汉语教学方法 (for a teacher)


----------



## retrogradedwithwind

you could use 理论,体系 if you emphasis the word system.

汉语教学理论
汉语教学理论体系


----------



## brofeelgood

Also 方式: 教学方式 / 学习方式.


----------



## Ghabi

学习法 is kind of idiomatic. I think it should be mentioned (hence 汉语学习法).


----------



## SimonTsai

retrogradedwithwind said:


> 汉语教学理论体系


I would doubt whether it is good enough in this case to be generally accepted.


----------



## philchinamusical

Ghabi said:


> 学习法 is kind of idiomatic. I think it should be mentioned (hence 汉语学习法)

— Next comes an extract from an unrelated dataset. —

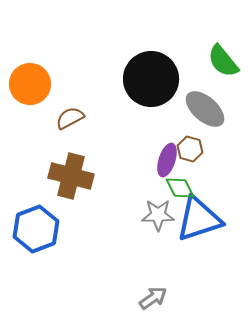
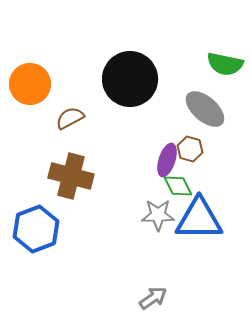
green semicircle: moved 2 px right, 3 px down; rotated 39 degrees counterclockwise
black circle: moved 21 px left
green diamond: moved 2 px left, 2 px up
blue triangle: rotated 18 degrees clockwise
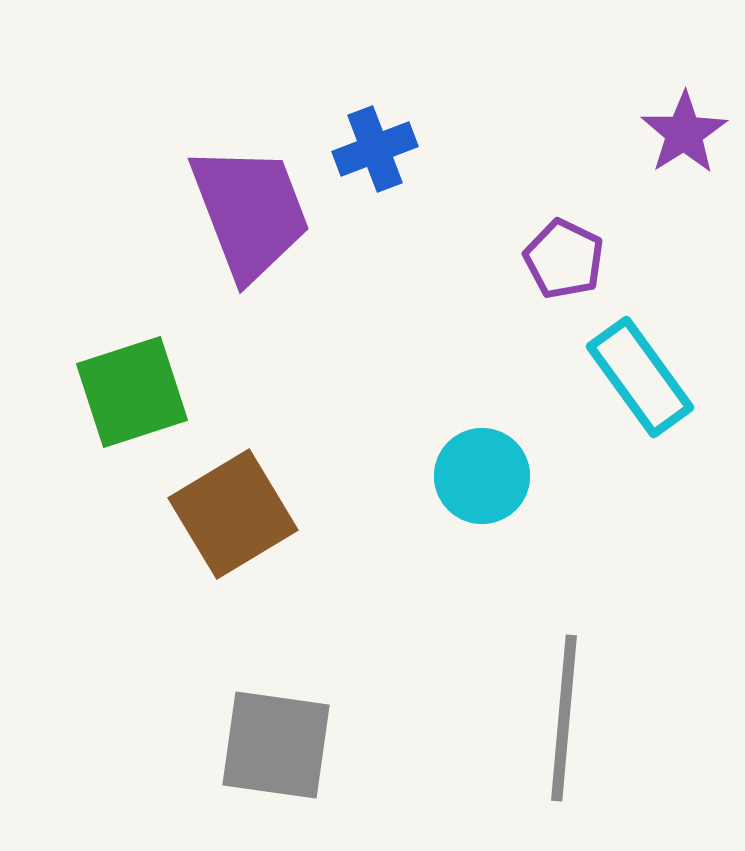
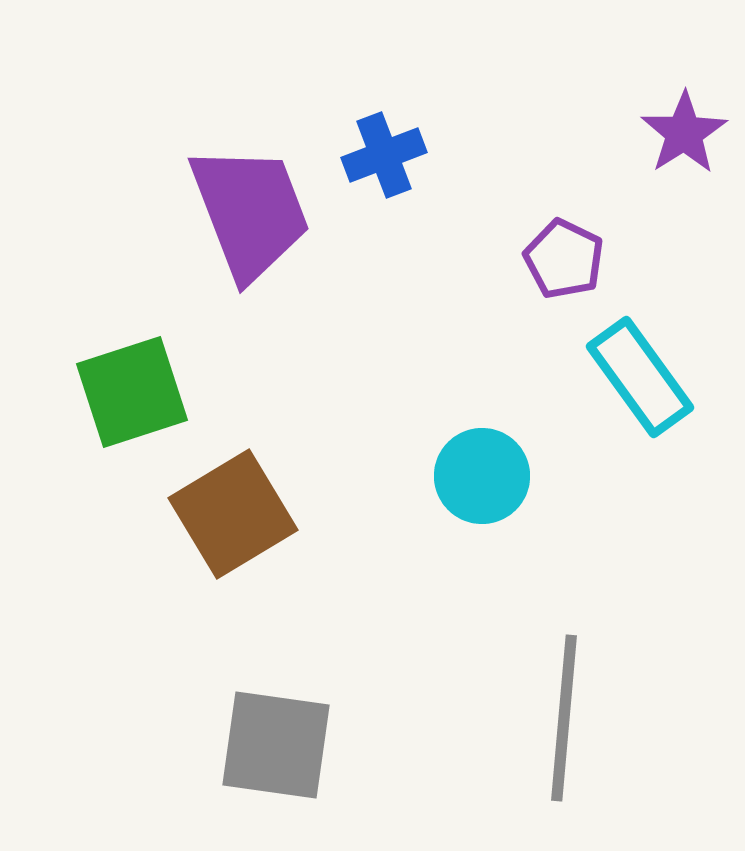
blue cross: moved 9 px right, 6 px down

"xx法" sounds more like "xx law/act" to me, like "基本法", or "交通法". I still prefer "方法" or "方式". In some cases when it's more about the detail of the methods, "手段" may be a better choice.


----------



## SimonTsai

@philchinamusical, we may make a joke of someone's sleeping in class by saying that it is 睡眠學習法.


----------



## philchinamusical

SimonTsai said:


> 睡眠學習法


You know what? When I was in university 20 some years ago, we did have an article in our English text book titled "Learn While You Sleep". And it became one of our excuses when we skipped classes just to have more sleep.


----------



## hx1997

I have no problem with 学习法. There's an article named 英文学习法 attributed to 林语堂.


----------



## yingmin

I actually don't think "汉语学习办法" sounds weird.
Perhaps it is grammatically incorrect, but me and my chinese friends totally understand it.


----------



## Ghabi

philchinamusical said:


> "xx法" sounds more like "xx law/act" to me, like "基本法", or "交通法".


xx法 for "xxx method" is idiomatic. 学习法 is no less idiomatic than 归纳法/演绎法/输入法/构词法 etc. It's what's actually used in book titles.


----------



## Laiiieta

Wow thanks a lot everybody! (I'm answering a bit late, but I could not leave this "unthanked" )

非常感谢！


----------